Every line of the data that contains the string "main" must be copied.

| Provided material |
------------------------------------------------

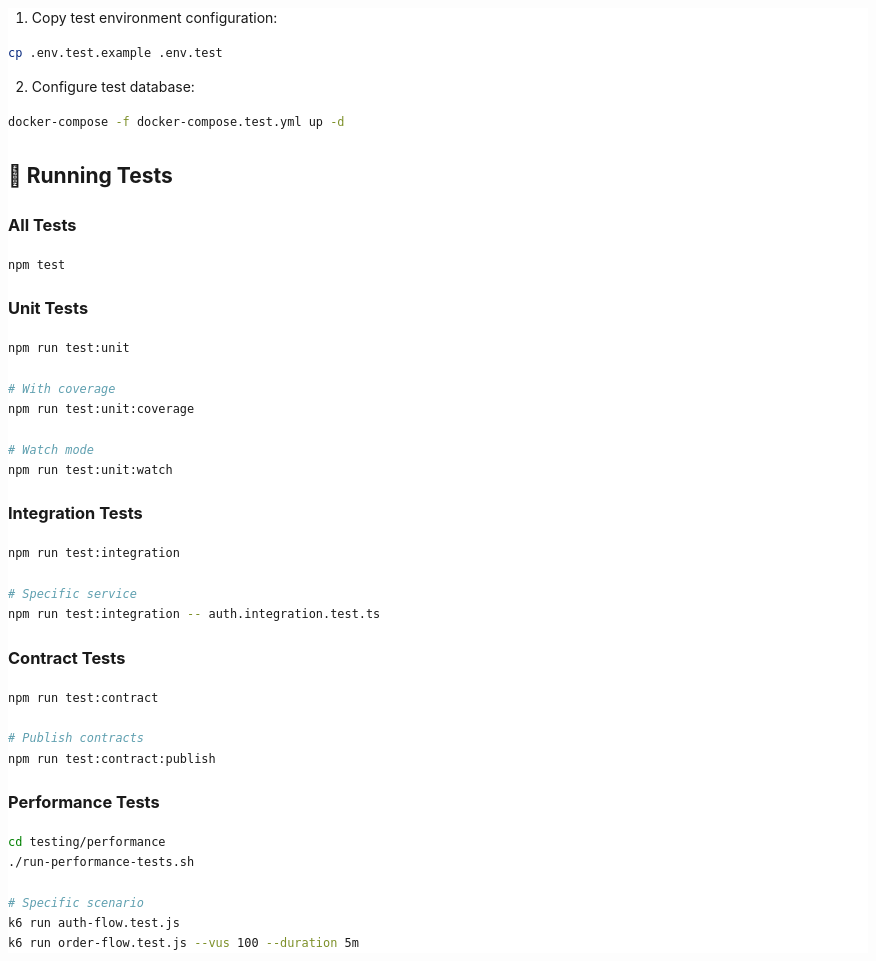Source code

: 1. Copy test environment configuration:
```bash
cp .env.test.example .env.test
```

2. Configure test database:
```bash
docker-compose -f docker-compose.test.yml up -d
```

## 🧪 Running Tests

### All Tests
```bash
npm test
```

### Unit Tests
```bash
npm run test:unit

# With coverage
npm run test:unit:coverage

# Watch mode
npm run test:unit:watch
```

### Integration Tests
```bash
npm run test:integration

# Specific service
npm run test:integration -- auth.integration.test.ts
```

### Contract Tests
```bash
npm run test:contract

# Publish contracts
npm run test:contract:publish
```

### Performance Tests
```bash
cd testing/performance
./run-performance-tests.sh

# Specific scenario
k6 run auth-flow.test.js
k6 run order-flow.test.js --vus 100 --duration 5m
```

------------------------------------------------

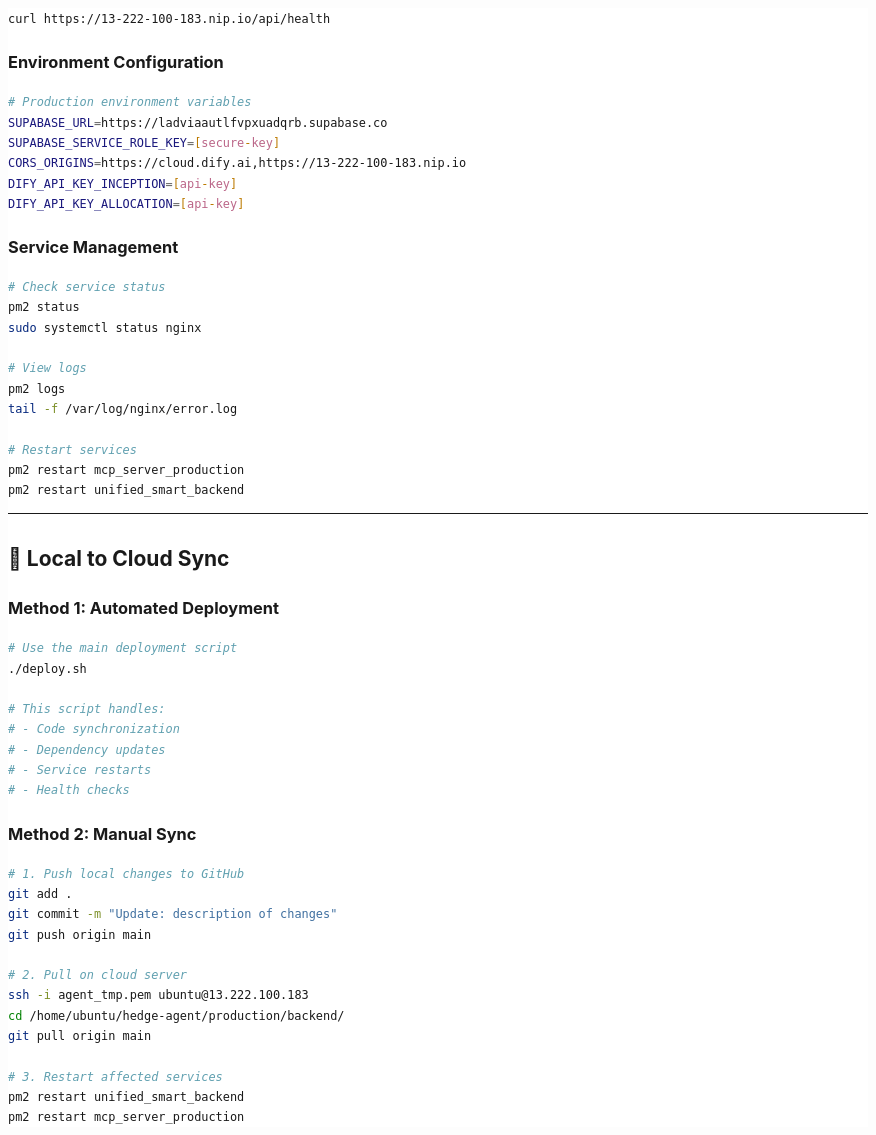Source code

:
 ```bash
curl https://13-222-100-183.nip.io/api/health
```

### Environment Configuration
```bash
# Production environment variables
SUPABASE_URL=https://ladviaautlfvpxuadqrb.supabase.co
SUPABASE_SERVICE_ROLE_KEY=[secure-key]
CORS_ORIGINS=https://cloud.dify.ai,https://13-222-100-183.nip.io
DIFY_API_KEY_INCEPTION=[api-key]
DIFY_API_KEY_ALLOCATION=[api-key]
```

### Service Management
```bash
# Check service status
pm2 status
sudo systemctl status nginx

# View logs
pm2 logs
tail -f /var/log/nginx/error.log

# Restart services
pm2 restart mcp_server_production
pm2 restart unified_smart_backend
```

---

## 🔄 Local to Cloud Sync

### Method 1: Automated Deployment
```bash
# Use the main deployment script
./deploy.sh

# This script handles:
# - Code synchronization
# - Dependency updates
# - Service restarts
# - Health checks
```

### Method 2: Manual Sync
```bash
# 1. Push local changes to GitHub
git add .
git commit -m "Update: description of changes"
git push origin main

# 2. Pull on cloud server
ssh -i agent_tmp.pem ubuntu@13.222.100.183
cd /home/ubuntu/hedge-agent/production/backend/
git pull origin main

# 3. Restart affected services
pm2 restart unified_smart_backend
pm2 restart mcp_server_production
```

------------------------------------------------

| Solution for this problem |
# Use the main deployment script
git push origin main
git pull origin main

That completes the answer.